**EXERCISE MATERIAL**:
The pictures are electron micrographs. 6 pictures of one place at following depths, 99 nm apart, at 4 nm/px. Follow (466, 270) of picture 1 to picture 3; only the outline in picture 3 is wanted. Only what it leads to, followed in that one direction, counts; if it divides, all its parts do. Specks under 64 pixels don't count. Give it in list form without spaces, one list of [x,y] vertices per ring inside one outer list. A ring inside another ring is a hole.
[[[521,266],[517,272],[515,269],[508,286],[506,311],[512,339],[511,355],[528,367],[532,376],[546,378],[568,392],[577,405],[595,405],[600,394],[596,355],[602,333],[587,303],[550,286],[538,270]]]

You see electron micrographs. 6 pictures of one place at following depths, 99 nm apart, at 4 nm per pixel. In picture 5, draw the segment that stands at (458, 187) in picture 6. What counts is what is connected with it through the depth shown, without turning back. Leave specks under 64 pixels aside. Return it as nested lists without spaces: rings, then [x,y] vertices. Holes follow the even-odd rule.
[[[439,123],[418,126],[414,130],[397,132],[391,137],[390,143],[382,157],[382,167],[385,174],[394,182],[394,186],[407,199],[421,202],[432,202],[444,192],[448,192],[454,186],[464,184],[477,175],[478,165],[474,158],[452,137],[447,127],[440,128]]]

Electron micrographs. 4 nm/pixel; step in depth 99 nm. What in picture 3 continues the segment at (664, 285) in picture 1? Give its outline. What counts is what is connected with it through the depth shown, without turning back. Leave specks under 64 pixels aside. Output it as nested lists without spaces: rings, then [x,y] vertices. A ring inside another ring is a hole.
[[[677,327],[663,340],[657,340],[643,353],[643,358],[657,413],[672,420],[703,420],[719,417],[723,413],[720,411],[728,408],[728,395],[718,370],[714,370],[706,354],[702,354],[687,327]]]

**TASK TO CARRY OUT**: The material above is to be reproduced exactly as written.

**WRITTEN ANSWER**:
The pictures are electron micrographs. 6 pictures of one place at following depths, 99 nm apart, at 4 nm/px. Follow (466, 270) of picture 1 to picture 3; only the outline in picture 3 is wanted. Only what it leads to, followed in that one direction, counts; if it divides, all its parts do. Specks under 64 pixels don't count. Give it in list form without spaces, one list of [x,y] vertices per ring inside one outer list. A ring inside another ring is a hole.
[[[521,266],[517,272],[515,269],[508,286],[506,311],[512,339],[511,355],[528,367],[532,376],[546,378],[568,392],[577,405],[595,405],[600,394],[596,355],[602,333],[587,303],[550,286],[538,270]]]

You see electron micrographs. 6 pictures of one place at following depths, 99 nm apart, at 4 nm per pixel. In picture 5, draw the segment that stands at (458, 187) in picture 6. What counts is what is connected with it through the depth shown, without turning back. Leave specks under 64 pixels aside. Return it as nested lists without spaces: rings, then [x,y] vertices. Holes follow the even-odd rule.
[[[439,123],[418,126],[414,130],[397,132],[391,137],[390,143],[382,157],[382,167],[385,174],[394,182],[394,186],[407,199],[421,202],[432,202],[444,192],[448,192],[454,186],[464,184],[477,175],[478,165],[474,158],[452,137],[447,127],[440,128]]]

Electron micrographs. 4 nm/pixel; step in depth 99 nm. What in picture 3 continues the segment at (664, 285) in picture 1? Give its outline. What counts is what is connected with it through the depth shown, without turning back. Leave specks under 64 pixels aside. Output it as nested lists without spaces: rings, then [x,y] vertices. A ring inside another ring is a hole.
[[[677,327],[663,340],[657,340],[643,353],[643,358],[657,413],[672,420],[703,420],[719,417],[723,413],[720,411],[728,408],[728,395],[718,370],[714,370],[706,354],[702,354],[687,327]]]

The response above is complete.